Reformed Churches from a Dutch background have faced many choices over the years: Voetius or Cocceius, Afscheiding or Doleantie, Wilhelmina or Mussert, Hoeksema or Schilder.  Now they are faced with a choice between a Two Kingdoms, Natural Law approach to culture and a Neo-Calvinistic approach.  While it would be nice for Anglo-Celtic Calvinists to be able to look on with concerned impartiality or perhaps to enter this fray with brotherly admonition, they cannot.  For since the appointment of the first faculty of Westminster Theological Seminary cemented earlier ties between Continental and British Reformed thinkers, there has grown up a generic Calvinism which has spread from North America to wherever a student of Reformed Theology cracks a textbook; and so, any Reformed controversy will work its way through all the Reformed seminaries and into every Reformed denomination leading to endless faculty position papers and synodical pronouncements.

Every so often, however, a phrase used in a controversy has a meaning which has been so deeply impressed that it cannot be completely obliterated by recoining.  In this instance, the phrase is ‘two kingdoms’.  For those coming out of the Scottish Presbyterian tradition, that phrase will for ever be associated with Andrew Melville, who remarked to James the Sixth: ‘Sirrah, ye are God’s silly vassal; there are two kings and two kingdoms in Scotland: there is king James, the head of the commonwealth; and there is Christ Jesus, the king of the Church, whose subject James the Sixth is, and of whose kingdom he is not a king, not a lord, not a head, but a member.’

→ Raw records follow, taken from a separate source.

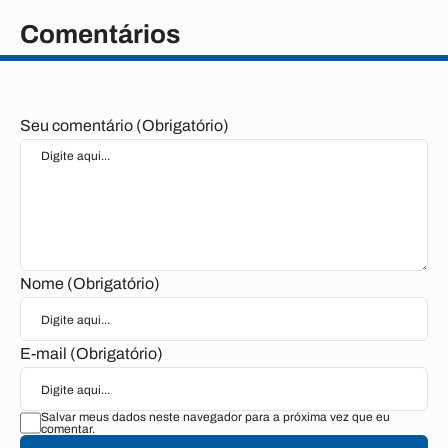
Comentários
Seu comentário (Obrigatório)
Nome (Obrigatório)
E-mail (Obrigatório)
Salvar meus dados neste navegador para a próxima vez que eu
comentar.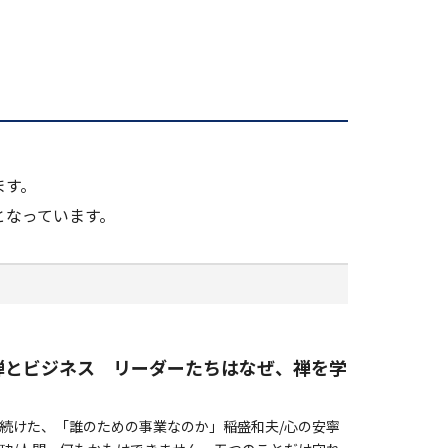
ます。
となっています。
禅とビジネス リーダーたちはなぜ、禅を学
けた、「誰のための事業なのか」――稲盛和夫/心の安寧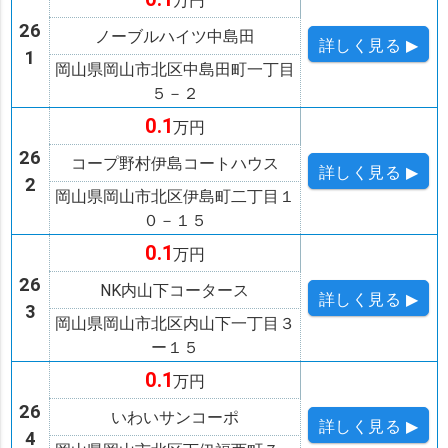
万円
26
ノーブルハイツ中島田
詳しく
見る ▶
1
岡山県岡山市北区中島田町一丁目
５－２
0.1
万円
26
コープ野村伊島コートハウス
詳しく
見る ▶
2
岡山県岡山市北区伊島町二丁目１
０－１５
0.1
万円
26
NK内山下コータース
詳しく
見る ▶
3
岡山県岡山市北区内山下一丁目３
ー１５
0.1
万円
26
いわいサンコーポ
詳しく
見る ▶
4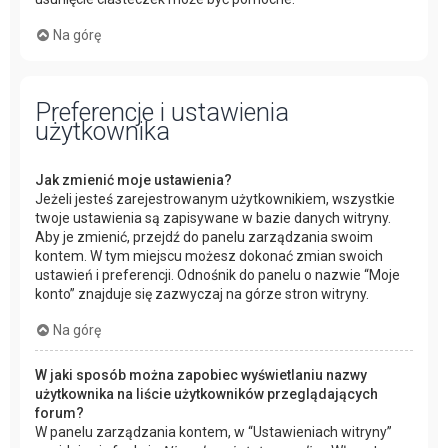
Na górę
Preferencje i ustawienia
użytkownika
Jak zmienić moje ustawienia?
Jeżeli jesteś zarejestrowanym użytkownikiem, wszystkie
twoje ustawienia są zapisywane w bazie danych witryny.
Aby je zmienić, przejdź do panelu zarządzania swoim
kontem. W tym miejscu możesz dokonać zmian swoich
ustawień i preferencji. Odnośnik do panelu o nazwie “Moje
konto” znajduje się zazwyczaj na górze stron witryny.
Na górę
W jaki sposób można zapobiec wyświetlaniu nazwy
użytkownika na liście użytkowników przeglądających
forum?
W panelu zarządzania kontem, w “Ustawieniach witryny”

The occasion of the remark was a discussion on the subject of the relation between the church and the state.  James wished to impose his desires upon the church; Melville pointed out that it was not his place to do so; and so the phrase ‘two kingdoms’ has come down as the label stuck upon the trunk containing the Scottish Presbyterian view of legitimate church-state interaction.  That interaction is defined as coordinate jurisdiction with mutual subordination.

For example, let us say that a member of a congregation commits an act which is both a crime and a sin.  The civil magistrate will punish that person for his crime.  The church will discipline that person for his sin.  There is coordinate jurisdiction.  Mutual subordination is that the state does not interfere in the ecclesiastical process and the church does not interfere in the civil process.  The state cannot demand or enforce the person’s excommunication from the church, nor can the church demand or enforce release from prison upon the person’s repentance from his sin.  Further, should there be an appeal of either the civil sentence or the church censure, then it is the civil courts which review the actions of civil courts and the church courts which review the actions of church courts; there is no appeal from one jurisdiction to the other.  Further more, should the person involved be a government official, that position does not make him immune from church censure; and should the person be an office-bearer in the church, that position does not make him immune from prosecution.

This ‘two kingdoms’ view is not the only way of defining church-state relations.  There is on the one hand the Scylla of Ultramontanism and the Charybdis of Erastianism on the other.  Properly speaking, Ultramontanism is the claim of Papal authority over ecclesiastical and temporal powers.  With less precision, it may be understood to include the overbearing influence of the church in civil matters, such as Protestant quasi-theocracies marked out by political intransigence and military disaster.  Erastianism subordinates the authority and administration of the church to the civil government.  It has always been associated with the Church of England, but also had a major part in the Secession of 1733 and Disruption of 1843 from the Church of Scotland and the Secession of 1834 and the Doleantie of 1886 from the Dutch Reformed Church.

Among those who hold to this middle course, there is a difference of opinion as to how this relationship of coordinate jurisdiction with mutual subordination is best maintained.  Some favour the establishment principle and other the voluntary position.  The idea of an established church contains the elements of state recognition of a creed and polity and endowment of the ecclesiastical body/bodies which holds/hold to that creed and polity; with establishment come statutory rights.  The voluntary position is that which is commonly known as the separation of church and state.

Living, as we do, in multi-religious democracies with a separation of church and state, it would seem that of the subject of established churches must be limited to historical or idealistic discussions.  Nevertheless, it is clear that the theory of the separation of church and state does not work out in practice.  The church is merely another organisation in the community.  It is subject to the state in such areas as employment law and charity regulation.  Its actions are reviewable by the civil courts.  Any privileges and exemptions which the church has are anachronistic and inconsistent.  Yet, without these privileges and exemptions, the de jure separation of church and state leads to de facto Erastianism; without some concessions to the establishment principle the integrity of both of the ‘two kingdoms’ cannot be preserved.